O presidente da Comissão Mista Parlamentar de Inquérito (CPMI) do INSS, o senador Carlos Viana (Podemos-MG), afirmou que levará ao ministro Dias Toffoli, do Supremo Tribunal Federal (STF), toda uma insatisfação do colegiado com o que os parlamentares classificam como interferência da Corte nos trabalhos do Legislativo.
Como exemplo, Viana citou, em entrevista ao Acorda Metrópoles, nesta terça-feira (3/3), a concessão de habeas corpus a pessoas convocadas para prestar esclarecimentos à comissão, o que, segundo o senador, tem atrapalhado o desenvolvimento das investigaçoes da CPMI e atrasado as conclusões.
Viana declarou que permitir que os investigados não sejam obrigados a comparecer à CPMI atrapalha a atuação do Senado e deslegitima a comissão em relação à população.
“Os habeas corpus concedidos no ano passado nos prejudicaram muito. Uma interferência do Supremo. Alguns ministros entenderam claramente a Constituição e cumpriram a Constituição Federal [ao decidir que] a pessoa pode comparecer e fica em silêncio naquilo que pode prejudicá-la nas investigações. Isso é um direito da pessoa. Agora, dar um habeas corpus, como o [ministro Flávio] Dino deu, para uma pessoa não ser obrigada a ir, qual é o sentido disso?”, questionou.

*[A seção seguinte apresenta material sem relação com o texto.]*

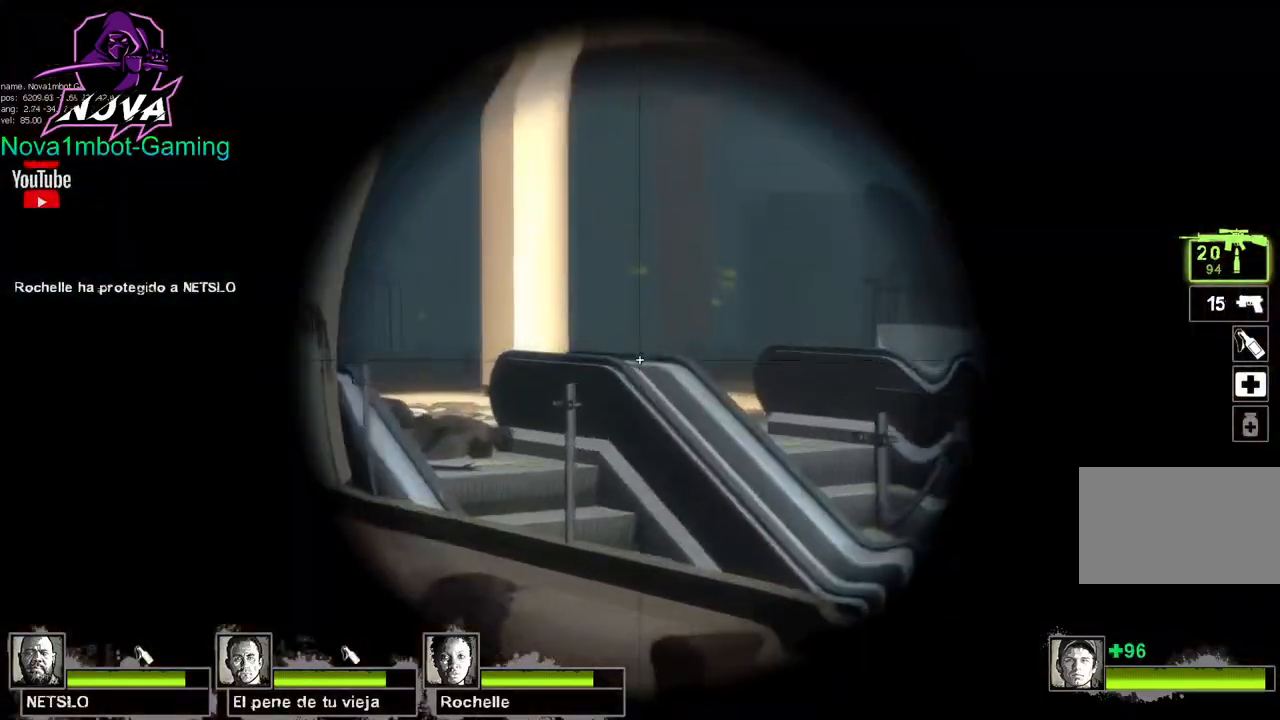
{"keys": ["d", "q", "w"], "mouse": [], "events": [[200, "shift", "up"], [300, "w", "down"], [433, "q", "down"]]}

O presidente da CPMI ainda ressaltou que não quer fomentar uma “disputa entre Poderes”, mas destacou: “Nós queremos ser respeitados”.
Na tarde desta terça, Viana se reúne com o ministro e afirmou que vai tratar o tema com o magistrado, com a intenção de que a convocação feita ao dono do Banco Master, Daniel Vorcaro, seja mantida e ele compareça à CMPI nesta quinta-feira (5/1).
Viana também solicitará a Toffoli as provas obtidas através da quebra de sigilos bancário, fiscal e telemático de Vorcaro, ora sob guarda da presidência do Senado, por ordem do ministro, sejam devolvidas à CPMI.
Depoimento de Vorcaro
Nessa segunda-feira (2/2), Viana já havia solicitado a Toffoli que Vorcaro, seja “obrigado” a comparecer à comissão para prestar depoimento.
Em documento encaminhado ao ministro na última quinta-feira (29/1), o parlamentar alega que “o depoimento do sr. Vorcaro, como testemunha, é de grande relevo para o colegiado, uma vez que, na condição de presidente da instituição financeira e sob este ponto de vista, poderá esclarecer quanto à contratação dos empréstimos, montantes”.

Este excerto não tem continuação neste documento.